Reading passage
Re: Email alerts with streaming expressions

Posted by Charlie Hull <ch...@opensourceconnections.com>.
Hi Dan,

Yuval and my suggestions both rely on the same underlying code (Luwak, 
now called Lucene Monitor). This lets you store a set of Lucene queries 
and run them against every new document.

The Lucene Monitor allows for very high-performance matching (I know of 
situations with around 1m stored queries, monitoring 1m new documents a 
day running on a few tens of nodes) and it does this with some clever 
optimisations: effectively it builds an index of your stored queries, 
and turns each new document into a query across this index (I know it 
sounds confusing!). It's a 'reverse search'. Check out the original 
Luwak project as it's got links to several presentations and blogs 
showing how others have implemented these systems.

The bit you'll have to build is the Solr layer and then the code that 
uses this to generate alerts - and Solcolator and 
https://github.com/o19s/solr-monitor are two examples of how to do the 
first part, which you can build on. The facility to do a reverse search 
is not built into Solr - yet, unlike Elasticsearch's Percolator.

Best

Charlie

On 07/09/2021 10:24, Dan Rosher wrote:
> Thanks Eric, Charlie and Yuval for all the feedback and suggestions.

Activity list
• A. According to the forum reply on email alerts, what is Luwak now called?
• B. Extend the forum reply on email alerts with streaming expressions, starting right after its final line.

Provided records
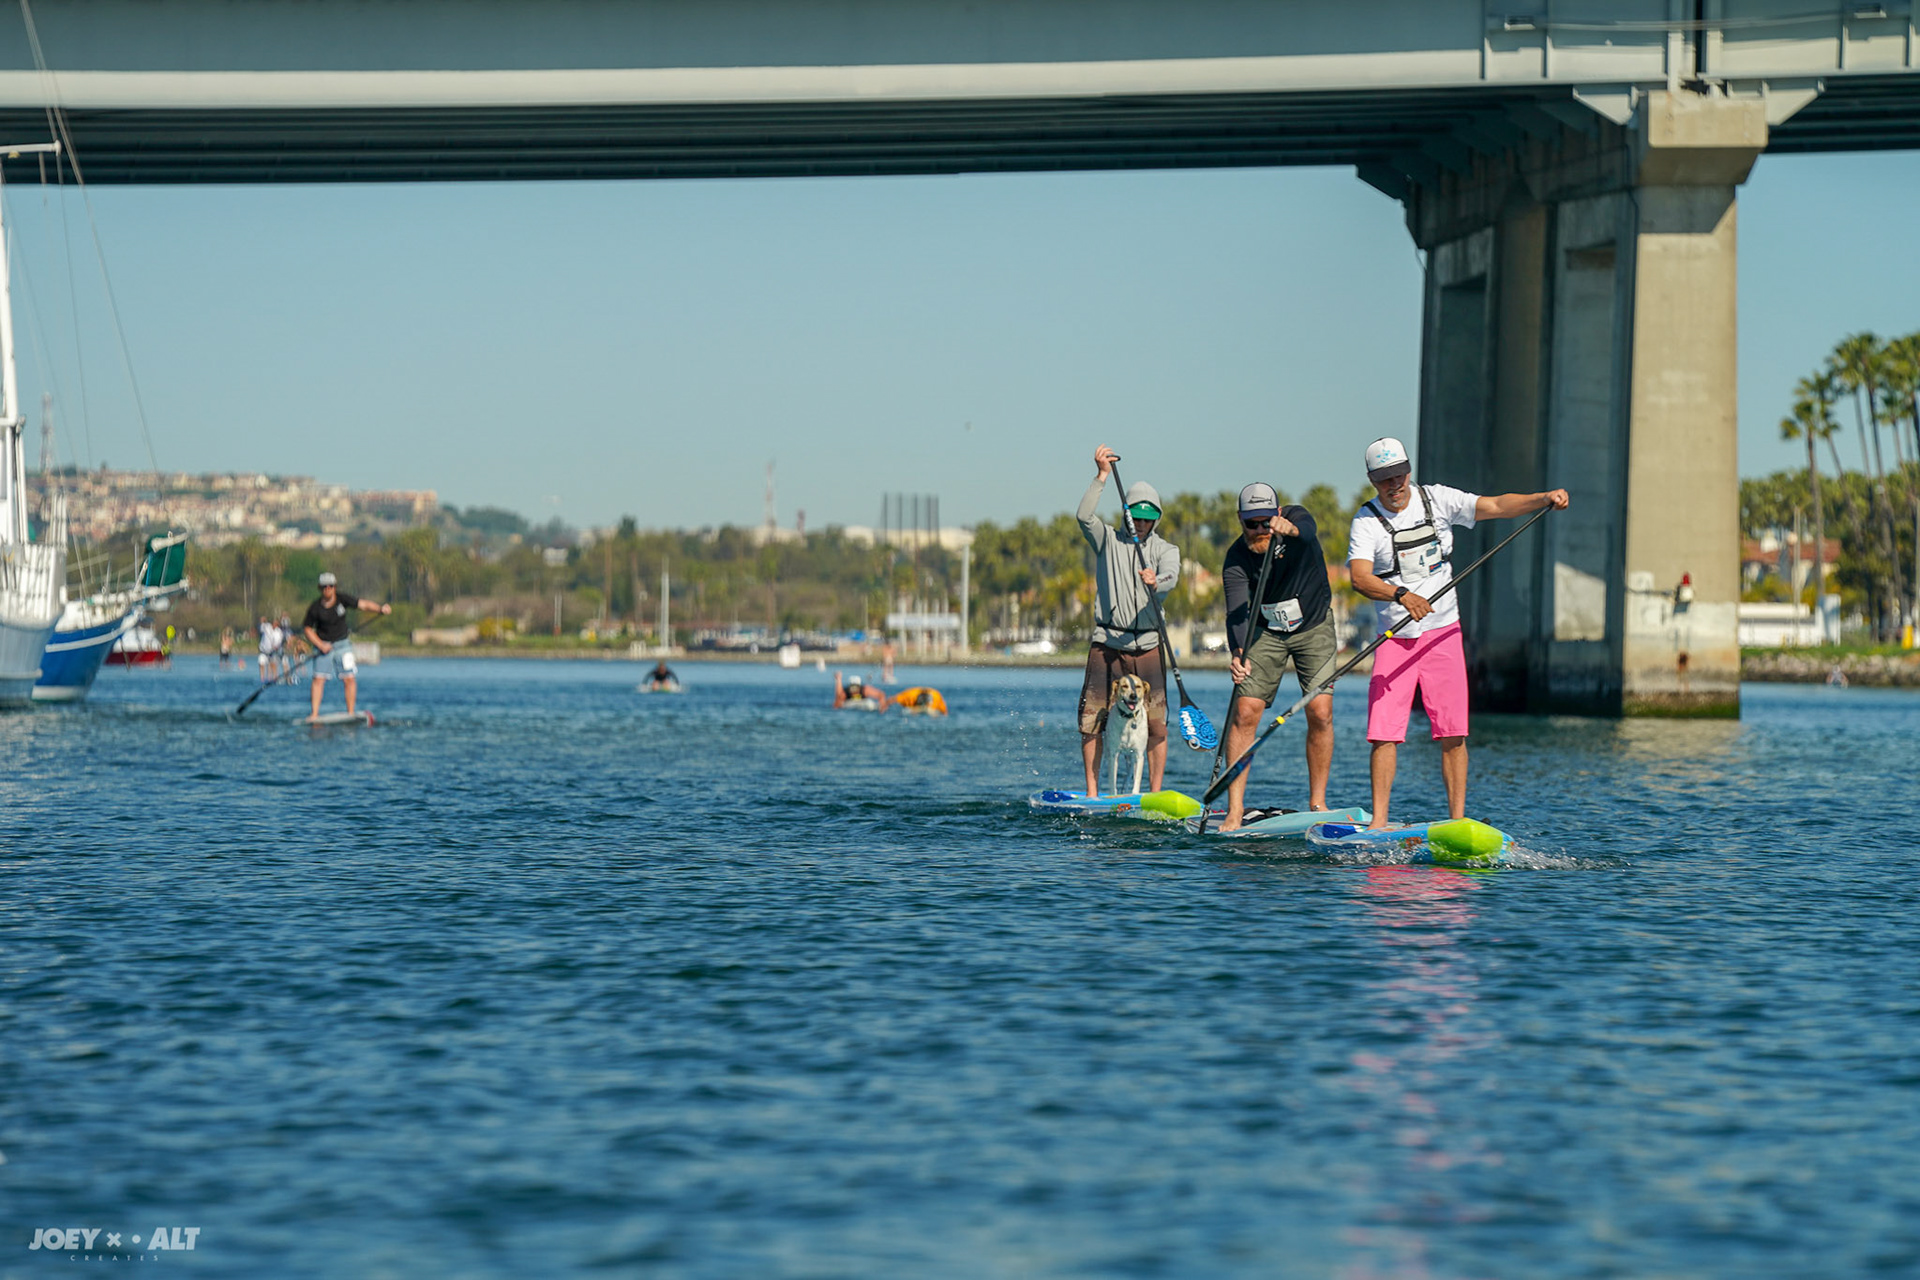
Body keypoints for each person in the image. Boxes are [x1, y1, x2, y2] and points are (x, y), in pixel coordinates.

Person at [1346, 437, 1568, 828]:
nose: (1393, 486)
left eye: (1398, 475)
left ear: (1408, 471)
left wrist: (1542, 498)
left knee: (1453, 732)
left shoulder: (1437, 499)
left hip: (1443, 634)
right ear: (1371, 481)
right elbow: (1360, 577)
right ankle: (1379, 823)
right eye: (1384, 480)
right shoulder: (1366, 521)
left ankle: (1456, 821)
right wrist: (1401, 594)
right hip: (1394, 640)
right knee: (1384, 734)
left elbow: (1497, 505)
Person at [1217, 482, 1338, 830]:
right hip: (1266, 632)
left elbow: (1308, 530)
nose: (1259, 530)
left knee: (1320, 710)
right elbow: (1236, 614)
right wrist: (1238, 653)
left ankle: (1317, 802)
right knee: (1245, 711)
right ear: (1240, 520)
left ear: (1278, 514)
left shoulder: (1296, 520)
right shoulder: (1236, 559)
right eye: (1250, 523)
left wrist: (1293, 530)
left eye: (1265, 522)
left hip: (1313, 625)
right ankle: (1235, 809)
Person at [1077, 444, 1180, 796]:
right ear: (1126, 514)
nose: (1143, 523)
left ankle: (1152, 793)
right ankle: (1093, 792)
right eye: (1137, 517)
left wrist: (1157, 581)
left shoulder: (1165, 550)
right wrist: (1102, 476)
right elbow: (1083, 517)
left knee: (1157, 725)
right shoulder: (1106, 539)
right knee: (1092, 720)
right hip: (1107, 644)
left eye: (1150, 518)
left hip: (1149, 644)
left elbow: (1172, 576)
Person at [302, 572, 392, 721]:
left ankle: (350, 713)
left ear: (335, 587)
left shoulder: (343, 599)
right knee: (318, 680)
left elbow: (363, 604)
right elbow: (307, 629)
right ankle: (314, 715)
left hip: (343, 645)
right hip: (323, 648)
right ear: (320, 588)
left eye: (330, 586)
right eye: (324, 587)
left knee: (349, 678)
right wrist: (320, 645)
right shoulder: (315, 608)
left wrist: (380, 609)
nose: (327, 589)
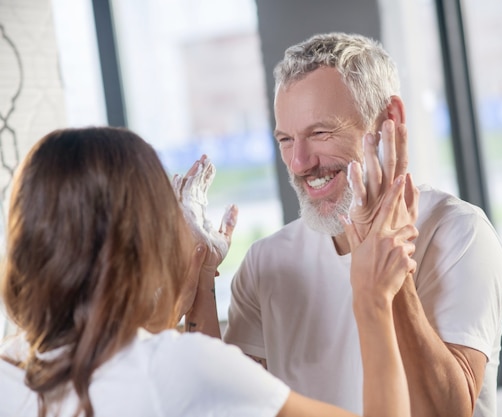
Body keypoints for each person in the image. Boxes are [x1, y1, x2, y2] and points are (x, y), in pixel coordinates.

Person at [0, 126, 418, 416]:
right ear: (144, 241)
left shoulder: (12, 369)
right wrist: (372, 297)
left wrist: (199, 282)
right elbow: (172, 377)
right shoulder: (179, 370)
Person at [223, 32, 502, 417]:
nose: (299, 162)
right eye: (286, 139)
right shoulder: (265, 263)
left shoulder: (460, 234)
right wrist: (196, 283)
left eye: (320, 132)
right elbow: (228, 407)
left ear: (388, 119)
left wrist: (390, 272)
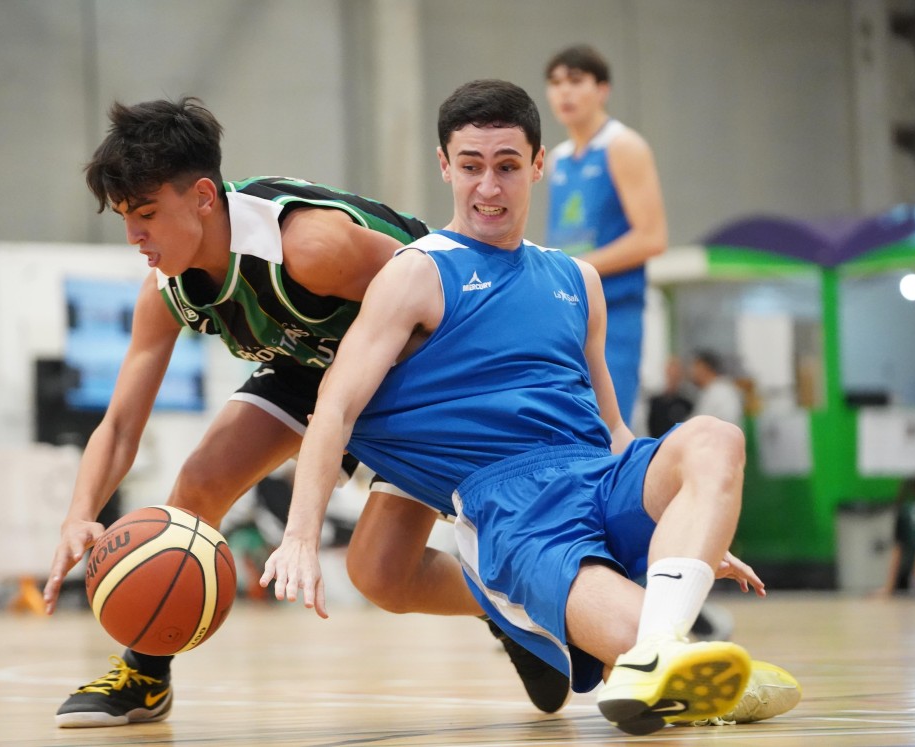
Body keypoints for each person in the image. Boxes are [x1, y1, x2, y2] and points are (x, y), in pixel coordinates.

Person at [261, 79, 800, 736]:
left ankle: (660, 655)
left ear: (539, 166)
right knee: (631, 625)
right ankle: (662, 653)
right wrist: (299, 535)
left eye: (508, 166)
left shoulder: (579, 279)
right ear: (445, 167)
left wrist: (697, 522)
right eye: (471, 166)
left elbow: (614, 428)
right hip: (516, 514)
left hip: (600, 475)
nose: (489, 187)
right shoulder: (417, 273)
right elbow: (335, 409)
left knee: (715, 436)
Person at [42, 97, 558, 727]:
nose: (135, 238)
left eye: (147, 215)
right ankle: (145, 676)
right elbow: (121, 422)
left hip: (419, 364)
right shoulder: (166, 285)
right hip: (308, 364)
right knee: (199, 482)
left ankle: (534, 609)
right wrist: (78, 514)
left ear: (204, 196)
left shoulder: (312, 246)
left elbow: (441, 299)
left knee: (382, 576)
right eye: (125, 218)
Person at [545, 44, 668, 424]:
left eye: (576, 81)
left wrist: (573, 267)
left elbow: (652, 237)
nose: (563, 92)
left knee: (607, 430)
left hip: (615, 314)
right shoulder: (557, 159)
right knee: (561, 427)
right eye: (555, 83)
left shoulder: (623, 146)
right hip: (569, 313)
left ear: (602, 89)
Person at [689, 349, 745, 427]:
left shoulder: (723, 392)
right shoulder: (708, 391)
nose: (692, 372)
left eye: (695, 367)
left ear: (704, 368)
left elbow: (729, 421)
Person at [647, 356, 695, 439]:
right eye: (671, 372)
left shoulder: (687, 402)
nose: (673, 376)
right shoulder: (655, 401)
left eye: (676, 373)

Expected outputs
• A. Lucene Monitor

• B.
>
> Eric: Yes I thought the monitoring might be a it of a pain, esp with
> millions of them, I'll have to check out the topic code, but I wondered if
> I can look @ the checkpoint collections for uniqueIds that haven't been
> updated for a 'while' which might suggest the demon had stopped/died,
> rather than checking each daemon individually?
>
> I was also wondering whether it's possible, or a useful enhancement to look
> at the replica index version (as opposed to _vesion_ ) for the topic
> streaming expression to skip queries where the replica index is the same as
> what we might store in the checkpoint collection ? For collections that
> update infrequently I think this might be useful.
>
> Charlie: It was for email alerts, so a user stores a query for collection
> docs to match against, and then the system emails matches to the user. Do
> you think solr-monitor can be used for this purpose?
>
> Yuval: I like the idea of using the UpdateProcessor, at least there's no
> need for deamons or monitoring of them, but would this scale for millions
> of email queries though?
>
> Many thanks again to all.
>
> Kind regards,
> Dan
>
>
>
>
> On Mon, 6 Sept 2021 at 18:47, Yuval Paz <yu...@mail.huji.ac.il> wrote:
>
>> Me and my team are building upon this solcolator:
>> https://github.com/SOLR4189/solcolator
>>
>> Currently the processor is build for Solr 6.5.1, we are working on updating
>> our Solr and I hope to release a complete version of our Solcolator  as
>> open source then (it will be for version 8.6.x).
>>
>> Making it an update processor (either make it the last element and replace
>> the usual processor that index the document, or by using it as the one from
>> last processor in the collection, and so allow monitoring also atomic
>> updates [which is relatively costly]).
>>
>> By making it an update processor we don't rely on the streaming deamon,
>> which we found unsatisfying as we wish to allow users to define their own
>> monitors over the index.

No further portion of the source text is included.